Good actors work with just this type of "subtext." I remember Meryl Streep saying that she and Dustin Hoffman thought their best scene in Kramer vs. Kramer was the one where they meet in a restaurant -- the subtext was rage, absolute fury, the war between these two characters, and it all had to be reined in, due to the setting.

Definitely a technique poets can draw on, when the subject is raw emotion. The temptation is to milk the emotion, cry out in absolute pain or whatever, when understatement may be the better artistic stance.


Esther Cameron 04-05-2001 06:20 PM

I rejoiced to find this thread yesterday, having just read a couple of her poems for the "Mind's Eye Radio" program that is broadcast out of Madison. The theme for this month was "Influences." I've been influenced by a lot of writers, but perhaps Millay's influence has been the most sustaining.

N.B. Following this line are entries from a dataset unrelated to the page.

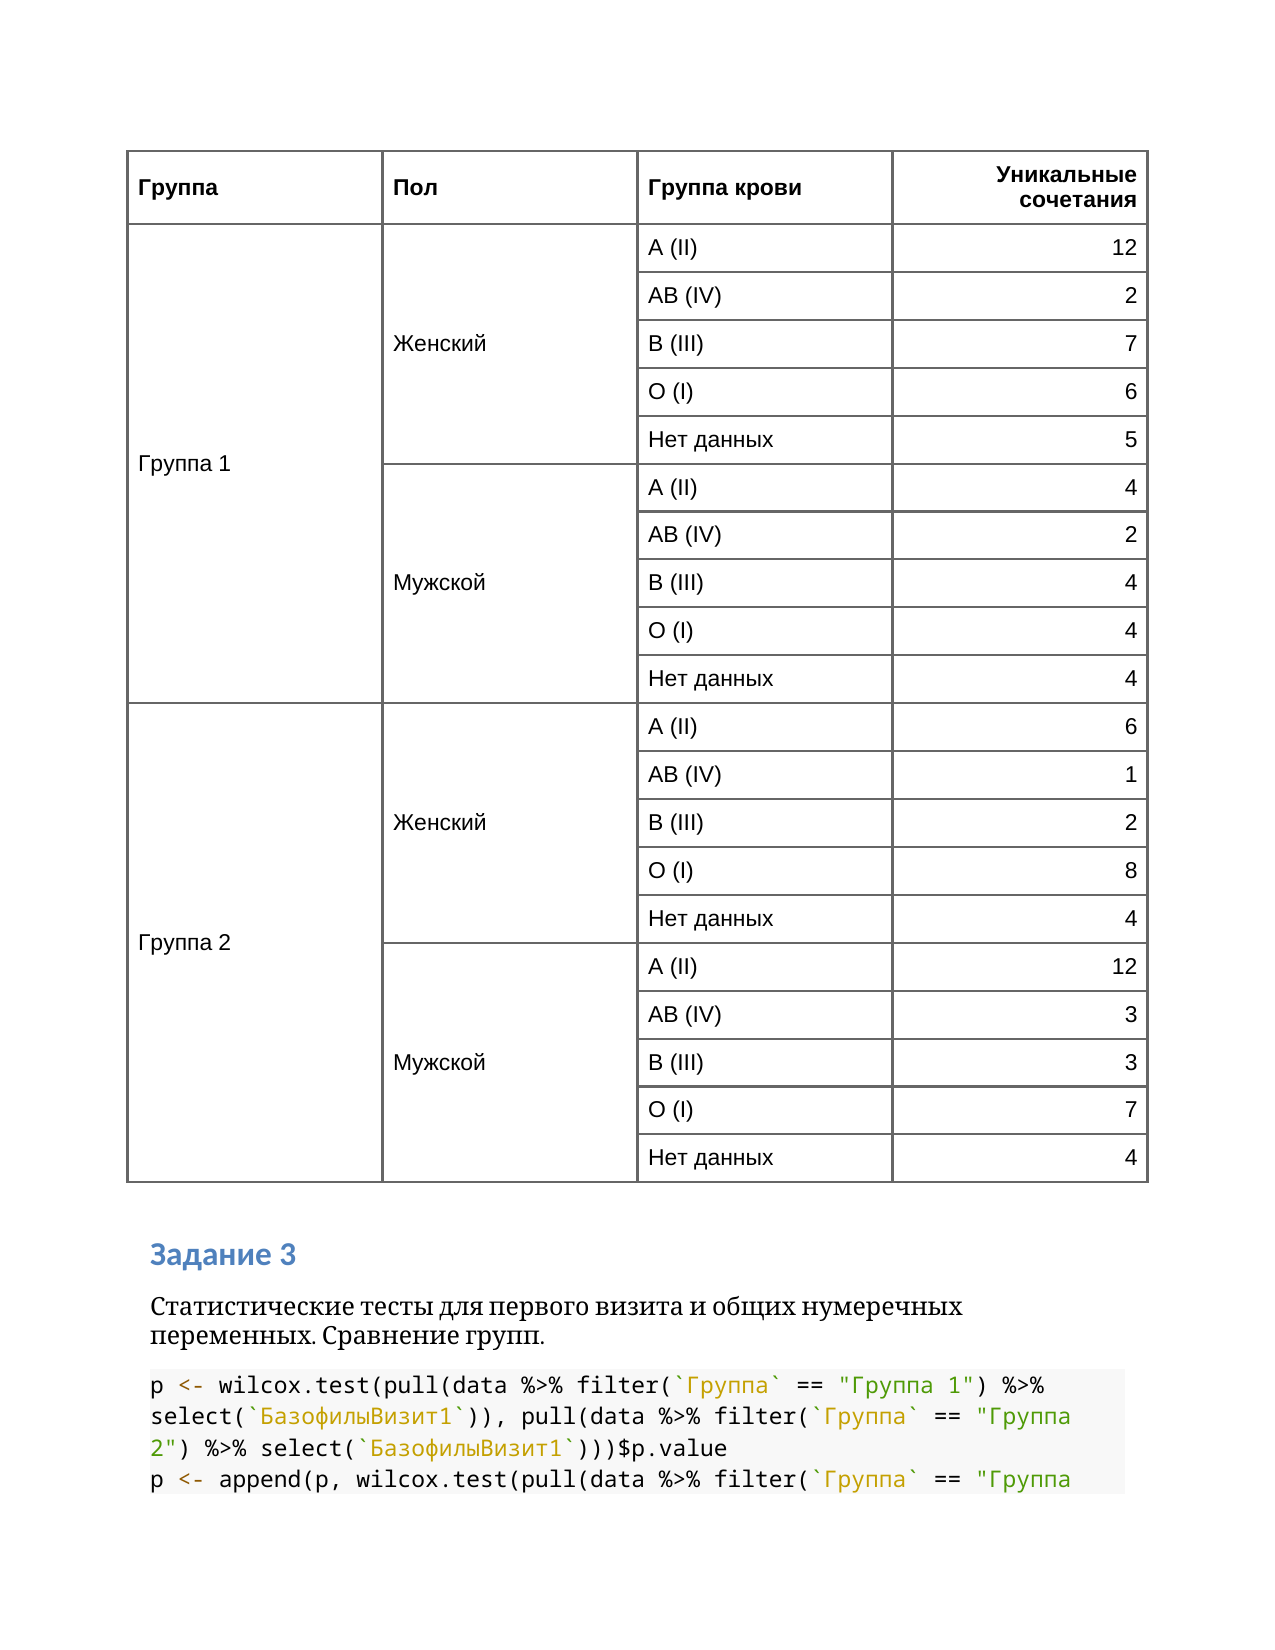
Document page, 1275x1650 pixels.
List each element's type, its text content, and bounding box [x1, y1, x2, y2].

table_cell 2 [894, 513, 1146, 558]
table_cell Группа 1 [129, 225, 381, 702]
table_cell A (II) [639, 225, 891, 271]
table_cell 4 [894, 560, 1146, 606]
table_cell 4 [894, 608, 1146, 654]
table_cell AB (IV) [639, 992, 891, 1037]
table_cell Женский [384, 225, 636, 462]
table_cell 2 [894, 800, 1146, 846]
table_cell 12 [894, 225, 1146, 271]
table_cell A (II) [639, 944, 891, 989]
table_cell B (III) [639, 560, 891, 606]
table_cell A (II) [639, 465, 891, 510]
table_cell 1 [894, 752, 1146, 798]
table_cell Группа 2 [129, 704, 381, 1181]
table_cell Мужской [384, 465, 636, 702]
table_header Уникальные сочетания [894, 152, 1146, 223]
table_cell 12 [894, 944, 1146, 989]
text Статистические тесты для первого визита и общих нумеречных переменных. Сравнение групп. [150, 1293, 1125, 1350]
table_cell 4 [894, 465, 1146, 510]
subtitle Задание 3 [150, 1233, 1125, 1274]
table_cell Нет данных [639, 1135, 891, 1181]
table_cell AB (IV) [639, 513, 891, 558]
table_cell 4 [894, 896, 1146, 942]
table_header Группа [129, 152, 381, 223]
table_cell 3 [894, 992, 1146, 1037]
table_header Пол [384, 152, 636, 223]
table_cell Мужской [384, 944, 636, 1181]
table_cell B (III) [639, 1040, 891, 1085]
table_cell Нет данных [639, 896, 891, 942]
table_cell O (I) [639, 848, 891, 894]
table_cell B (III) [639, 321, 891, 367]
table_cell 7 [894, 1088, 1146, 1133]
table_cell 2 [894, 273, 1146, 319]
table_cell Женский [384, 704, 636, 942]
table_cell AB (IV) [639, 752, 891, 798]
table_cell 4 [894, 1135, 1146, 1181]
table_cell O (I) [639, 369, 891, 414]
table_cell Нет данных [639, 656, 891, 702]
table_cell 8 [894, 848, 1146, 894]
table_cell 6 [894, 369, 1146, 414]
table_cell 7 [894, 321, 1146, 367]
table_cell B (III) [639, 800, 891, 846]
table_cell O (I) [639, 1088, 891, 1133]
table_cell 5 [894, 417, 1146, 462]
table_cell Нет данных [639, 417, 891, 462]
table_cell A (II) [639, 704, 891, 750]
table_header Группа крови [639, 152, 891, 223]
table_cell 6 [894, 704, 1146, 750]
table_cell 4 [894, 656, 1146, 702]
table_cell O (I) [639, 608, 891, 654]
table_cell 3 [894, 1040, 1146, 1085]
text p <- wilcox.test(pull(data %>% filter(`Группа` == "Группа 1") %>% select(`БазофилыВизит1`)), pull(data %>% filter(`Группа` == "Группа 2") %>% select(`БазофилыВизит1`)))$p.value p <- append(p, wilcox.test(pull(data %>% filter(`Группа` == "Группа 1") %>% select(`Возраст`)), pull(data %>% filter(`Группа` == "Группа 2") %>% select(`Возраст`)))$p.value) p <- append(p, wilcox.test(pull(data %>% filter(`Группа` == "Группа 1") %>% select(`Рост`)), pull(data %>% filter(`Группа` == "Группа 2") %>% select(`Рост`)))$p.value) p <- append(p, wilcox.test(pull(data %>% filter(`Группа` == "Группа 1") %>% select(`ЭозинофилыВизит1`)), pull(data %>% filter(`Группа` == "Группа 2") %>% select(`ЭозинофилыВизит1`)))$p.value) p <- append(p, wilcox.test(pull(data %>% filter(`Группа` == "Группа 1") %>% select(`ГемоглобинВизит1`)), pull(data %>% filter(`Группа` == "Группа 2") %>% select(`ГемоглобинВизит1`)))$p.value) p <- append(p, wilcox.test(pull(data %>% filter(`Группа` == "Группа 1") %>% select(`ЭритроцитыВизит1`)), pull(data %>% filter(`Группа` == "Группа 2") %>% select(`ЭритроцитыВизит1`)))$p.value) as.data.frame(p) %>% flextable() %>% theme_box() %>% bg(`p` > 0.05, bg = 'orange') [727, 1369, 1125, 1494]
table_cell AB (IV) [639, 273, 891, 319]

Below are the two poems I read for the radio. The first sonnet, I feel, is closer to the quintessential Millay than the one Julie quoted, fine though it is. She basically is not a restrained, understated poet, which is why I for one like her -- she does not apologize.

Esther


Pity me not because the light of day
At close of day no longer walks the sky,
Pity me not for beauties passed away
From field and thicket as the year goes by,
Pity me not the waning of the moon,
Nor that the ebbing tide goes out to see,
Nor that a man's desire is hushed so soon
And you no longer look with love on me.

This have I always known: love is no more
Than the wide blossom which the wind assails,
Than the great tide that treads the shifting shore,
Strewing fresh wreckage gathered in the gales.
Pity me that the heart is slow to learn
What the swift mind beholds at every turn.

*

JUSTICE DENIED IN MASSACHUSETTS

Let us abandon then our gardens and go home
And sit in the sitting-room.
Shall the larkspur blossom or the corn grow under this cloud?
Sour to the fruitful seed
Is the cold earth under this cloud,
Fostering quack and weed, we have marched upon but cannot conquer;
We have bent the blades of our hoes against the stalks of them.

Let us go home, and sit in the sitting-room.
Not in our day
Shall the cloud go over and the sun rise as before,
Beneficent upon us
Out of the glittering bay,
And the warm winds be blown inward from the sea
Moving the blades of corn
With a peaceful sound.

Forlorn, forlorn
Stands the blue hay-rack by the empty mow,
And the petals drop to the ground,
Leaving the tree unfruited.
The sun that warmed our stooping backs and withered the weed uprooted –
We shall not feel it again.
We shall die in darkness, and be buried in the rain.

What from the splendid dead
We have inherited –
Furrows sweet to the grain, and the weed subdued –
See now the slug and the mildew plunder.
Evil does overwhelm
The larkspur and the corn;
We have seen them go under.

Let us sit here, sit still,
Here in the sitting-room until we die;
At the step of Death on the walk, rise and go;
Leaving to our children's children this beautiful doorway,
And this elm,
And a blighted earth to till
With a broken hoe.


Julie 04-05-2001 08:06 PM

I'm delighted that my taste isn't all in my mouth. Millay is often underappreciated, I think.

Wendy, you should be terrified if we're on the same wavelength!

David, that's the kindest thing anyone's said about my work for a long time. Thank you.

Esther, "Justice Denied" didn't grab me at first. I think I was resisting it, but by the end I was quite taken by it. Despite any unevenness, and I think MacArthur is right that she is uneven, I find Millay (whose work was unfamiliar to me until about two months ago) compelling. When she is on, she's very very on.

I think what struck me about the sonnet I posted was the intensity of grief being packaged in such a calm format. The speaker acts subdued, but the wonderful repetitions reveal more, like a leaking bandage. Whether the effect was intentional, or rather the result of Millay's own inability to subdue herself, doesn't matter to me.

The sonnet you quoted is undoubtedly more in her style, and I enjoy that style quite a bit. V excels not only in itself, but as a mirror of her normal exuberance (which, after a complaining post I made in the criticism forum, I have to praise!). This is one of those times where having some familiarity with the writer's work makes a single piece all the more compelling.

I would have been interested to hear how you handled the long/short line contrasts in "Justice Denied." Did you find your reading speeding up?